As I was talking to my mom, I had The Weather Channel on the TV. I also had my iPad that was showing the live, streaming video from one of the local stations while the tornado was happening. As you might imagine, my stress level was off the charts. You get those videos coming in, and it was absolutely sickening to see.
So although I live in Orlando, I’m Alabama through and through. On the tee at any event I play, I’m still announced out of Tuscaloosa. That’s how I feel about my home, so when this happened I knew I needed to do something to help.

I’m very proud to be part of an organization, the PGA TOUR, that is about charity and helping people. Pardon the pun, but that’s a great source of pride for me because that’s what this TOUR does. I think of Kelly Gibson in New Orleans when Hurricane Katrina hit and Phil Tataurangi in Christchurch, New Zealand, with the recent earthquake there.

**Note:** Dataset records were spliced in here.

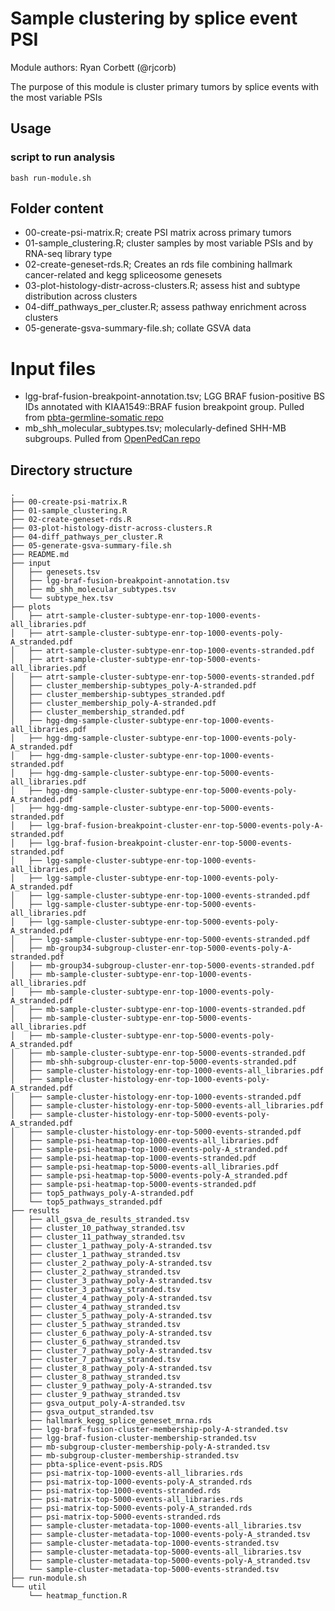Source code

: # Sample clustering by splice event PSI

Module authors: Ryan Corbett (@rjcorb)

The purpose of this module is cluster primary tumors by splice events with the most variable PSIs

## Usage
### script to run analysis
```
bash run-module.sh
```


## Folder content
* 00-create-psi-matrix.R; create PSI matrix across primary tumors
* 01-sample_clustering.R; cluster samples by most variable PSIs and by RNA-seq library type
* 02-create-geneset-rds.R; Creates an rds file combining hallmark cancer-related and kegg spliceosome genesets
* 03-plot-histology-distr-across-clusters.R; assess hist and subtype distribution across clusters
* 04-diff_pathways_per_cluster.R; assess pathway enrichment across clusters
* 05-generate-gsva-summary-file.sh; collate GSVA data

# Input files
* lgg-braf-fusion-breakpoint-annotation.tsv; LGG BRAF fusion-positive BS IDs annotated with KIAA1549::BRAF fusion breakpoint group. Pulled from [pbta-germline-somatic repo](https://github.com/diskin-lab-chop/pbta-germline-somatic/blob/main/analyses/survival/input/lgg-braf-fusion-breakpoint-annotation.tsv)
* mb_shh_molecular_subtypes.tsv; molecularly-defined SHH-MB subgroups. Pulled from [OpenPedCan repo](https://github.com/rokitalab/OpenPedCan-Project-CNH/blob/dev/analyses/molecular-subtyping-MB/results/MB_molecular_subtype.tsv)

## Directory structure
```
.
├── 00-create-psi-matrix.R
├── 01-sample_clustering.R
├── 02-create-geneset-rds.R
├── 03-plot-histology-distr-across-clusters.R
├── 04-diff_pathways_per_cluster.R
├── 05-generate-gsva-summary-file.sh
├── README.md
├── input
│   ├── genesets.tsv
│   ├── lgg-braf-fusion-breakpoint-annotation.tsv
│   ├── mb_shh_molecular_subtypes.tsv
│   └── subtype_hex.tsv
├── plots
│   ├── atrt-sample-cluster-subtype-enr-top-1000-events-all_libraries.pdf
│   ├── atrt-sample-cluster-subtype-enr-top-1000-events-poly-A_stranded.pdf
│   ├── atrt-sample-cluster-subtype-enr-top-1000-events-stranded.pdf
│   ├── atrt-sample-cluster-subtype-enr-top-5000-events-all_libraries.pdf
│   ├── atrt-sample-cluster-subtype-enr-top-5000-events-stranded.pdf
│   ├── cluster_membership-subtypes_poly-A-stranded.pdf
│   ├── cluster_membership-subtypes_stranded.pdf
│   ├── cluster_membership_poly-A-stranded.pdf
│   ├── cluster_membership_stranded.pdf
│   ├── hgg-dmg-sample-cluster-subtype-enr-top-1000-events-all_libraries.pdf
│   ├── hgg-dmg-sample-cluster-subtype-enr-top-1000-events-poly-A_stranded.pdf
│   ├── hgg-dmg-sample-cluster-subtype-enr-top-1000-events-stranded.pdf
│   ├── hgg-dmg-sample-cluster-subtype-enr-top-5000-events-all_libraries.pdf
│   ├── hgg-dmg-sample-cluster-subtype-enr-top-5000-events-poly-A_stranded.pdf
│   ├── hgg-dmg-sample-cluster-subtype-enr-top-5000-events-stranded.pdf
│   ├── lgg-braf-fusion-breakpoint-cluster-enr-top-5000-events-poly-A-stranded.pdf
│   ├── lgg-braf-fusion-breakpoint-cluster-enr-top-5000-events-stranded.pdf
│   ├── lgg-sample-cluster-subtype-enr-top-1000-events-all_libraries.pdf
│   ├── lgg-sample-cluster-subtype-enr-top-1000-events-poly-A_stranded.pdf
│   ├── lgg-sample-cluster-subtype-enr-top-1000-events-stranded.pdf
│   ├── lgg-sample-cluster-subtype-enr-top-5000-events-all_libraries.pdf
│   ├── lgg-sample-cluster-subtype-enr-top-5000-events-poly-A_stranded.pdf
│   ├── lgg-sample-cluster-subtype-enr-top-5000-events-stranded.pdf
│   ├── mb-group34-subgroup-cluster-enr-top-5000-events-poly-A-stranded.pdf
│   ├── mb-group34-subgroup-cluster-enr-top-5000-events-stranded.pdf
│   ├── mb-sample-cluster-subtype-enr-top-1000-events-all_libraries.pdf
│   ├── mb-sample-cluster-subtype-enr-top-1000-events-poly-A_stranded.pdf
│   ├── mb-sample-cluster-subtype-enr-top-1000-events-stranded.pdf
│   ├── mb-sample-cluster-subtype-enr-top-5000-events-all_libraries.pdf
│   ├── mb-sample-cluster-subtype-enr-top-5000-events-poly-A_stranded.pdf
│   ├── mb-sample-cluster-subtype-enr-top-5000-events-stranded.pdf
│   ├── mb-shh-subgroup-cluster-enr-top-5000-events-stranded.pdf
│   ├── sample-cluster-histology-enr-top-1000-events-all_libraries.pdf
│   ├── sample-cluster-histology-enr-top-1000-events-poly-A_stranded.pdf
│   ├── sample-cluster-histology-enr-top-1000-events-stranded.pdf
│   ├── sample-cluster-histology-enr-top-5000-events-all_libraries.pdf
│   ├── sample-cluster-histology-enr-top-5000-events-poly-A_stranded.pdf
│   ├── sample-cluster-histology-enr-top-5000-events-stranded.pdf
│   ├── sample-psi-heatmap-top-1000-events-all_libraries.pdf
│   ├── sample-psi-heatmap-top-1000-events-poly-A_stranded.pdf
│   ├── sample-psi-heatmap-top-1000-events-stranded.pdf
│   ├── sample-psi-heatmap-top-5000-events-all_libraries.pdf
│   ├── sample-psi-heatmap-top-5000-events-poly-A_stranded.pdf
│   ├── sample-psi-heatmap-top-5000-events-stranded.pdf
│   ├── top5_pathways_poly-A-stranded.pdf
│   └── top5_pathways_stranded.pdf
├── results
│   ├── all_gsva_de_results_stranded.tsv
│   ├── cluster_10_pathway_stranded.tsv
│   ├── cluster_11_pathway_stranded.tsv
│   ├── cluster_1_pathway_poly-A-stranded.tsv
│   ├── cluster_1_pathway_stranded.tsv
│   ├── cluster_2_pathway_poly-A-stranded.tsv
│   ├── cluster_2_pathway_stranded.tsv
│   ├── cluster_3_pathway_poly-A-stranded.tsv
│   ├── cluster_3_pathway_stranded.tsv
│   ├── cluster_4_pathway_poly-A-stranded.tsv
│   ├── cluster_4_pathway_stranded.tsv
│   ├── cluster_5_pathway_poly-A-stranded.tsv
│   ├── cluster_5_pathway_stranded.tsv
│   ├── cluster_6_pathway_poly-A-stranded.tsv
│   ├── cluster_6_pathway_stranded.tsv
│   ├── cluster_7_pathway_poly-A-stranded.tsv
│   ├── cluster_7_pathway_stranded.tsv
│   ├── cluster_8_pathway_poly-A-stranded.tsv
│   ├── cluster_8_pathway_stranded.tsv
│   ├── cluster_9_pathway_poly-A-stranded.tsv
│   ├── cluster_9_pathway_stranded.tsv
│   ├── gsva_output_poly-A-stranded.tsv
│   ├── gsva_output_stranded.tsv
│   ├── hallmark_kegg_splice_geneset_mrna.rds
│   ├── lgg-braf-fusion-cluster-membership-poly-A-stranded.tsv
│   ├── lgg-braf-fusion-cluster-membership-stranded.tsv
│   ├── mb-subgroup-cluster-membership-poly-A-stranded.tsv
│   ├── mb-subgroup-cluster-membership-stranded.tsv
│   ├── pbta-splice-event-psis.RDS
│   ├── psi-matrix-top-1000-events-all_libraries.rds
│   ├── psi-matrix-top-1000-events-poly-A_stranded.rds
│   ├── psi-matrix-top-1000-events-stranded.rds
│   ├── psi-matrix-top-5000-events-all_libraries.rds
│   ├── psi-matrix-top-5000-events-poly-A_stranded.rds
│   ├── psi-matrix-top-5000-events-stranded.rds
│   ├── sample-cluster-metadata-top-1000-events-all_libraries.tsv
│   ├── sample-cluster-metadata-top-1000-events-poly-A_stranded.tsv
│   ├── sample-cluster-metadata-top-1000-events-stranded.tsv
│   ├── sample-cluster-metadata-top-5000-events-all_libraries.tsv
│   ├── sample-cluster-metadata-top-5000-events-poly-A_stranded.tsv
│   └── sample-cluster-metadata-top-5000-events-stranded.tsv
├── run-module.sh
└── util
    └── heatmap_function.R
```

Beyond the running of professional golf tournaments, what a lot of people don’t realize is I belong to an organization that steps up and says, “We’re going to help.” There’s no if; just how and when.

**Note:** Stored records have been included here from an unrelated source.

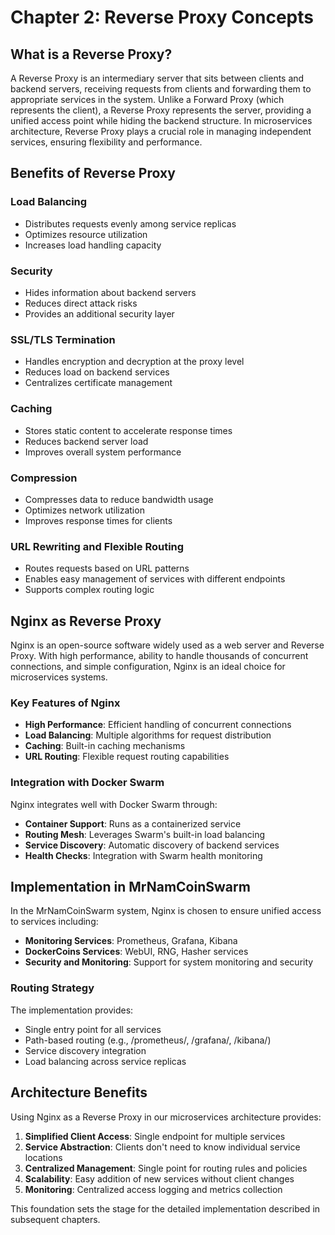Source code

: # Chapter 2: Reverse Proxy Concepts

## What is a Reverse Proxy?

A Reverse Proxy is an intermediary server that sits between clients and backend servers, receiving requests from clients and forwarding them to appropriate services in the system. Unlike a Forward Proxy (which represents the client), a Reverse Proxy represents the server, providing a unified access point while hiding the backend structure. In microservices architecture, Reverse Proxy plays a crucial role in managing independent services, ensuring flexibility and performance.

## Benefits of Reverse Proxy

### Load Balancing
- Distributes requests evenly among service replicas
- Optimizes resource utilization
- Increases load handling capacity

### Security
- Hides information about backend servers
- Reduces direct attack risks
- Provides an additional security layer

### SSL/TLS Termination
- Handles encryption and decryption at the proxy level
- Reduces load on backend services
- Centralizes certificate management

### Caching
- Stores static content to accelerate response times
- Reduces backend server load
- Improves overall system performance

### Compression
- Compresses data to reduce bandwidth usage
- Optimizes network utilization
- Improves response times for clients

### URL Rewriting and Flexible Routing
- Routes requests based on URL patterns
- Enables easy management of services with different endpoints
- Supports complex routing logic

## Nginx as Reverse Proxy

Nginx is an open-source software widely used as a web server and Reverse Proxy. With high performance, ability to handle thousands of concurrent connections, and simple configuration, Nginx is an ideal choice for microservices systems.

### Key Features of Nginx
- **High Performance**: Efficient handling of concurrent connections
- **Load Balancing**: Multiple algorithms for request distribution
- **Caching**: Built-in caching mechanisms
- **URL Routing**: Flexible request routing capabilities

### Integration with Docker Swarm
Nginx integrates well with Docker Swarm through:
- **Container Support**: Runs as a containerized service
- **Routing Mesh**: Leverages Swarm's built-in load balancing
- **Service Discovery**: Automatic discovery of backend services
- **Health Checks**: Integration with Swarm health monitoring

## Implementation in MrNamCoinSwarm

In the MrNamCoinSwarm system, Nginx is chosen to ensure unified access to services including:
- **Monitoring Services**: Prometheus, Grafana, Kibana
- **DockerCoins Services**: WebUI, RNG, Hasher services
- **Security and Monitoring**: Support for system monitoring and security

### Routing Strategy
The implementation provides:
- Single entry point for all services
- Path-based routing (e.g., /prometheus/, /grafana/, /kibana/)
- Service discovery integration
- Load balancing across service replicas

## Architecture Benefits

Using Nginx as a Reverse Proxy in our microservices architecture provides:

1. **Simplified Client Access**: Single endpoint for multiple services
2. **Service Abstraction**: Clients don't need to know individual service locations
3. **Centralized Management**: Single point for routing rules and policies
4. **Scalability**: Easy addition of new services without client changes
5. **Monitoring**: Centralized access logging and metrics collection

This foundation sets the stage for the detailed implementation described in subsequent chapters.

Much of Tuscaloosa is destroyed, and much is going to need to be rebuilt. It’s going to be a long journey to do that, so I want to help in that process.
The tornadoes hit less than two weeks ago, and already there has been a terrific effort to help with cleanup and helping the people who are homeless get back on their feet. Yet there are still people missing. And those who are presumed dead, their bodies have not been located. It’s just so traumatic, and there is so much that will need to be done for many months—even years—to come.

My goal is to not only raise awareness, but to also, hopefully, help people understand the depth of what has happened. In turn, maybe it will inspire them to help out.

The Red Cross lost its building, and the Red Cross in Alabama needs a lot of help. The PGA TOUR has committed $100,000 to the Red Cross. Combine that with the $1 million that Regions Bank is donating, announced last week at the Champions Tour’s Regions Tradition in Birmingham, and that money will go a long way toward making a huge difference in people’s lives.

I had someone ask me the other day why I was so passionate about this. All I can say is it’s my hometown, and it’s full of people I care about.

Editor’s Note: Dicky Pride turned professional in 1992 and joined the PGA TOUR in 1993. He won his lone PGA TOUR title, the Federal Express St. Jude Classic, in 1994 and currently splits his time between the PGA TOUR and Nationwide Tour.